> Your instructions: List each line of the data that holds the string "CIRCLE".

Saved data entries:
---

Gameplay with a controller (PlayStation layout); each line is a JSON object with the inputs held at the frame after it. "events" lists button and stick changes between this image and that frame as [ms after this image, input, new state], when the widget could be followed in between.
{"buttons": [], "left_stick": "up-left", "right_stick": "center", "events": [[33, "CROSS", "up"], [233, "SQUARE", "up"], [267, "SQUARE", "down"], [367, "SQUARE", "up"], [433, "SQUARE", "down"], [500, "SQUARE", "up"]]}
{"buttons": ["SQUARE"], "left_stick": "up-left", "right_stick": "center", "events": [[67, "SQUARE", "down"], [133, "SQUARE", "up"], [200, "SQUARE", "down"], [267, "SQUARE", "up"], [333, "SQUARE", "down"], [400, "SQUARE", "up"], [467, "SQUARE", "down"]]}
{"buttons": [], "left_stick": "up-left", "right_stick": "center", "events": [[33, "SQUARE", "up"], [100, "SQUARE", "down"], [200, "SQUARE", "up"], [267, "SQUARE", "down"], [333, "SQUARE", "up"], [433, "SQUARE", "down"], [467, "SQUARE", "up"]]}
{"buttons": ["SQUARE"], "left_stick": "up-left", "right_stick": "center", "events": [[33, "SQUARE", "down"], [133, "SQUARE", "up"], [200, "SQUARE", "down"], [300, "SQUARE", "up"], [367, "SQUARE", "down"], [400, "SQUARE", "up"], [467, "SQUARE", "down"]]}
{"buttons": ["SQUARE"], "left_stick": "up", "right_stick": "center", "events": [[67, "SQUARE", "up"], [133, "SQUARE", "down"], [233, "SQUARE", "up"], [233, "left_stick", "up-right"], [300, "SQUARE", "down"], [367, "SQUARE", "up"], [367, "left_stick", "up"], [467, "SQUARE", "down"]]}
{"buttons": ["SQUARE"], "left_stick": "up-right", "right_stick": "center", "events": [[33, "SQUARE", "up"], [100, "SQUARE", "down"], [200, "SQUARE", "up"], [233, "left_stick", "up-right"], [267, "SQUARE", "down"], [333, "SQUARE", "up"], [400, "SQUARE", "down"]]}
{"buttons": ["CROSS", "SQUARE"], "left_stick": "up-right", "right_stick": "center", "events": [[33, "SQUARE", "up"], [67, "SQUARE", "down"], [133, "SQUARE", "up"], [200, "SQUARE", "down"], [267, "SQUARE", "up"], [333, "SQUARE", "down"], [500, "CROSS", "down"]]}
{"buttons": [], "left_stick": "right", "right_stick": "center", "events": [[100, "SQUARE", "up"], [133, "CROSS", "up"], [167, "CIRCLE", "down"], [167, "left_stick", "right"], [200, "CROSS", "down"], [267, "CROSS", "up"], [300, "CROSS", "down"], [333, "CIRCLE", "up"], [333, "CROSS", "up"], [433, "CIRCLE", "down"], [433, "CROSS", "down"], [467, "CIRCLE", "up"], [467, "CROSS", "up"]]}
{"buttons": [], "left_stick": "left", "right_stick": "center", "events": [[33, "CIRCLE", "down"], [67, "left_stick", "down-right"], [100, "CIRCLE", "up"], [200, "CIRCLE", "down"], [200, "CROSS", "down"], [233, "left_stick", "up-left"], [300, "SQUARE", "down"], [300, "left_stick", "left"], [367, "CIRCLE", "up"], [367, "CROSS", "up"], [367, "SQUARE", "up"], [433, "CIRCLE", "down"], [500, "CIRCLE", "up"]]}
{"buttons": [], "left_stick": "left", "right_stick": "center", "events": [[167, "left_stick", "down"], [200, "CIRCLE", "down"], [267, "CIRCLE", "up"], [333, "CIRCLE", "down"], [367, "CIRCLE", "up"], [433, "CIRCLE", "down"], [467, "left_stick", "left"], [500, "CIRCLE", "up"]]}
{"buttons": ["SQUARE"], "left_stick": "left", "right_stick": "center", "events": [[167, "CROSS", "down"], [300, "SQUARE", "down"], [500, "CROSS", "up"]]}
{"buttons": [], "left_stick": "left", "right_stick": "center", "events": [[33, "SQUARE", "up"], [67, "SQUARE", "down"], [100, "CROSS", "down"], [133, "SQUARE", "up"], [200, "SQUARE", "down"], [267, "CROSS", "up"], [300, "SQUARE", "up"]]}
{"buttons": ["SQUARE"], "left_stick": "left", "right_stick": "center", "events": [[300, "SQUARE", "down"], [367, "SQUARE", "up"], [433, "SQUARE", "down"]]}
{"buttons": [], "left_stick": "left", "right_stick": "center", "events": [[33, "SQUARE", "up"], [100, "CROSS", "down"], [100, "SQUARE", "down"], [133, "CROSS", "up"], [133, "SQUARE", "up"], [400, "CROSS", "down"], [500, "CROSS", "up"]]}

---

> Reply:
{"buttons": [], "left_stick": "right", "right_stick": "center", "events": [[100, "SQUARE", "up"], [133, "CROSS", "up"], [167, "CIRCLE", "down"], [167, "left_stick", "right"], [200, "CROSS", "down"], [267, "CROSS", "up"], [300, "CROSS", "down"], [333, "CIRCLE", "up"], [333, "CROSS", "up"], [433, "CIRCLE", "down"], [433, "CROSS", "down"], [467, "CIRCLE", "up"], [467, "CROSS", "up"]]}
{"buttons": [], "left_stick": "left", "right_stick": "center", "events": [[33, "CIRCLE", "down"], [67, "left_stick", "down-right"], [100, "CIRCLE", "up"], [200, "CIRCLE", "down"], [200, "CROSS", "down"], [233, "left_stick", "up-left"], [300, "SQUARE", "down"], [300, "left_stick", "left"], [367, "CIRCLE", "up"], [367, "CROSS", "up"], [367, "SQUARE", "up"], [433, "CIRCLE", "down"], [500, "CIRCLE", "up"]]}
{"buttons": [], "left_stick": "left", "right_stick": "center", "events": [[167, "left_stick", "down"], [200, "CIRCLE", "down"], [267, "CIRCLE", "up"], [333, "CIRCLE", "down"], [367, "CIRCLE", "up"], [433, "CIRCLE", "down"], [467, "left_stick", "left"], [500, "CIRCLE", "up"]]}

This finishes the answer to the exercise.